_ABOUT THIS EXERCISE_
Scan the records for the line containing "From the results". From there through the last line, write out each line exactly.

*** EXERCISE DATA Section Begins ***

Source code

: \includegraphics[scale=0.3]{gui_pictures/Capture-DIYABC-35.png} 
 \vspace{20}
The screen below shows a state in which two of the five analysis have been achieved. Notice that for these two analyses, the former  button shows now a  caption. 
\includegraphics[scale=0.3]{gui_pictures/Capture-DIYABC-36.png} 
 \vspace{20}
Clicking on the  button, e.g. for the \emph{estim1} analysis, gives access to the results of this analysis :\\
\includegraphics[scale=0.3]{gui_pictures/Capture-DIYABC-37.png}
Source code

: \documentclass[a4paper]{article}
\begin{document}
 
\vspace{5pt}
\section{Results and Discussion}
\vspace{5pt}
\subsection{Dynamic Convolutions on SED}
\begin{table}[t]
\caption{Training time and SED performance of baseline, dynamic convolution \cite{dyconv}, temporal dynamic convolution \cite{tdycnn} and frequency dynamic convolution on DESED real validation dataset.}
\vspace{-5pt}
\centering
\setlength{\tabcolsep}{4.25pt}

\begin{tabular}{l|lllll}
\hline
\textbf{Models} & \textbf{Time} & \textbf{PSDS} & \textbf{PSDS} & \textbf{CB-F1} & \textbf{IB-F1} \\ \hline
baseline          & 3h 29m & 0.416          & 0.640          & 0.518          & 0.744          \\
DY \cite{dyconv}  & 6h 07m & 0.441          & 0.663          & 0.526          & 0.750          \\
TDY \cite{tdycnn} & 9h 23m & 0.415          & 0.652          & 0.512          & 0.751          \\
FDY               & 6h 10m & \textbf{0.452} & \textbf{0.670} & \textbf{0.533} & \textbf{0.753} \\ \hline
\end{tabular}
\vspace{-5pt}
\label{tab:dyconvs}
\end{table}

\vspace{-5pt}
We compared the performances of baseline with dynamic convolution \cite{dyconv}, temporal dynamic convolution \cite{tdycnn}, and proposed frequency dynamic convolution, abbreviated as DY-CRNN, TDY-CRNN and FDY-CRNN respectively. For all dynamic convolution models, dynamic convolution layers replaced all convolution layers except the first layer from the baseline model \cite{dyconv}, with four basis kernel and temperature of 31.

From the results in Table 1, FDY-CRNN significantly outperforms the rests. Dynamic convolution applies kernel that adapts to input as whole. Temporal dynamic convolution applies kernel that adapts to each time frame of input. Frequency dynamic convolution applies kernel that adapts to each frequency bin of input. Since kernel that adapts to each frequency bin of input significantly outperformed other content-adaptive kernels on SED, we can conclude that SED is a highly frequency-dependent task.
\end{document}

*** EXERCISE DATA Section Ends ***

_RESULT_
From the results in Table 1, FDY-CRNN significantly outperforms the rests. Dynamic convolution applies kernel that adapts to input as whole. Temporal dynamic convolution applies kernel that adapts to each time frame of input. Frequency dynamic convolution applies kernel that adapts to each frequency bin of input. Since kernel that adapts to each frequency bin of input significantly outperformed other content-adaptive kernels on SED, we can conclude that SED is a highly frequency-dependent task.
\end{document}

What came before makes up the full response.